Searching it seems to have been updated to import { platformBrowserDynamic } from '#angular/platform-browser-dynamic'; and now I should launch with: platformBrowserDynamic().bootstrapModule(MyCountComponent, [HTTP_PROVIDERS, MyService]);
When I do this I'm getting the browser Console error:
Unhandled Promise rejection: (SystemJS) No NgModule metadata found for 'MyCountComponent'.
Error: No NgModule metadata found for 'MyCountComponent'...

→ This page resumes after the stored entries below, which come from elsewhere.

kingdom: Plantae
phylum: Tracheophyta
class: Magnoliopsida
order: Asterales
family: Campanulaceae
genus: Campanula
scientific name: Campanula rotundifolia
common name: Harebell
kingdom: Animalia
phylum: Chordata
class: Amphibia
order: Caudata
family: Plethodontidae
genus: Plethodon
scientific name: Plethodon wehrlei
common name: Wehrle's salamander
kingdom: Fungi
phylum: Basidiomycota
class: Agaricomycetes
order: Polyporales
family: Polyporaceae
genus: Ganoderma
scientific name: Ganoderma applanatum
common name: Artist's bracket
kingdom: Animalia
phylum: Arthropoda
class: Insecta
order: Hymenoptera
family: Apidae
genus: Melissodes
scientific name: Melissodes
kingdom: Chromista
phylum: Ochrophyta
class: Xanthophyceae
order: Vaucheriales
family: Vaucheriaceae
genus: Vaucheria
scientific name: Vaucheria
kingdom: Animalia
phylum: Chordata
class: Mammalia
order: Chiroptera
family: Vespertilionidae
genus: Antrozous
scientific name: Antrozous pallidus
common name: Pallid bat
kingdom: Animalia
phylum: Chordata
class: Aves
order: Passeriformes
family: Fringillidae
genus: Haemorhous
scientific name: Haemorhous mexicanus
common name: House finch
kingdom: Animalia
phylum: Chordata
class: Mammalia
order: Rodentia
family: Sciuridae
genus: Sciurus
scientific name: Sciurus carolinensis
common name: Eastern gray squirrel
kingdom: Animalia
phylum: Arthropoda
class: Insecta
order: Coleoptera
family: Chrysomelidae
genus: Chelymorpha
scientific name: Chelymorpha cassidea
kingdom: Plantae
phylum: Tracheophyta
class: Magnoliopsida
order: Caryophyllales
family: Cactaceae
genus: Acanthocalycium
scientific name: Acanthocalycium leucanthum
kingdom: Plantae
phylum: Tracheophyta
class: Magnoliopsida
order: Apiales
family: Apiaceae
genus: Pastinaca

Do I need to convert my components to modules now or is there a new way to bootstrap launch the components without a module?
Here is a code sample.
//mycount.ts
import { MyService } from '../../services/my.service';
import { HTTP_PROVIDERS } from '#angular/http';
import { bootstrap } from '#angular/platform-browser-dynamic'
import { MyCountComponent } from './mycount.component';
bootstrap(MyCountComponent, [HTTP_PROVIDERS, MyService]);
//mycount.component.ts
import { Component } from '#angular/core';
import { NgControl } from '#angular/forms';
import { MyService } from '../../services/my.service';
#Component({
selector: 'mycount',
templateUrl: './app/components/mycount/mycount.component.html'
})
export class MyCountComponent {
constructor(private _myService: MyService) {
}
get mycount() {
return this._myService.mycount;
}
}
//systemjs.config.js
(function (global) {
System.config({
paths: {
// paths serve as alias
'npm:': 'node_modules/'
},
// map tells the System loader where to look for things
map: {
// our app is within the app folder
app: 'app',
// angular bundles
'#angular/core': 'npm:#angular/core/bundles/core.umd.js',
'#angular/common': 'npm:#angular/common/bundles/common.umd.js',
'#angular/compiler': 'npm:#angular/compiler/bundles/compiler.umd.js',
'#angular/platform-browser': 'npm:#angular/platform-browser/bundles/platform-browser.umd.js',
'#angular/platform-browser-dynamic': 'npm:#angular/platform-browser-dynamic/bundles/platform-browser-dynamic.umd.js',
'#angular/http': 'npm:#angular/http/bundles/http.umd.js',
'#angular/router': 'npm:#angular/router/bundles/router.umd.js',
'#angular/forms': 'npm:#angular/forms/bundles/forms.umd.js',
'#angular/upgrade': 'npm:#angular/upgrade/bundles/upgrade.umd.js',
'#angular/upgrade/static': 'npm:#angular/upgrade/bundles/upgrade-static.umd.js',
// other libraries
'rxjs': 'npm:rxjs',
'angular-in-memory-web-api': 'npm:angular-in-memory-web-api/bundles/in-memory-web-api.umd.js'
},
// packages tells the System loader how to load when no filename and/or no extension
packages: {
app: {
main: './main.js',
defaultExtension: 'js'
},
rxjs: {
defaultExtension: 'js'
}
}
});
})(this);
EDIT
If I have:
#NgModule({
imports: [
BrowserModule,
FormsModule,
HttpModule
],
bootstrap: [MyCountComponent, MyListComponent, MyDetailsComponent],
declarations: [MyCountComponent, MyListComponent, MyDetailsComponent],
exports: [MyCountComponent, MyListComponent, MyDetailsComponent],
providers: [MyService]
})
Is it possible for my page to only load 1 or 2 of the components?
I tried calling it with:
platformBrowserDynamic().bootstrapModule(MyModule, [HttpModule, MyListComponent]);
but I get an error message for any component tags missing from the page.
you need to create main #NgModule where you can import all Services, Components, Directives etc. using #NgModule you can tell your app that which component should bootstrap.
here is official links to understand that #ngModule please go through this: https://angular.io/docs/ts/latest/guide/ngmodule.html
Tips: please use Angular-cli which will create a basic structure of app just in few minutes. using Angular-cli you no need to create structued app or basic setup it will do it for you.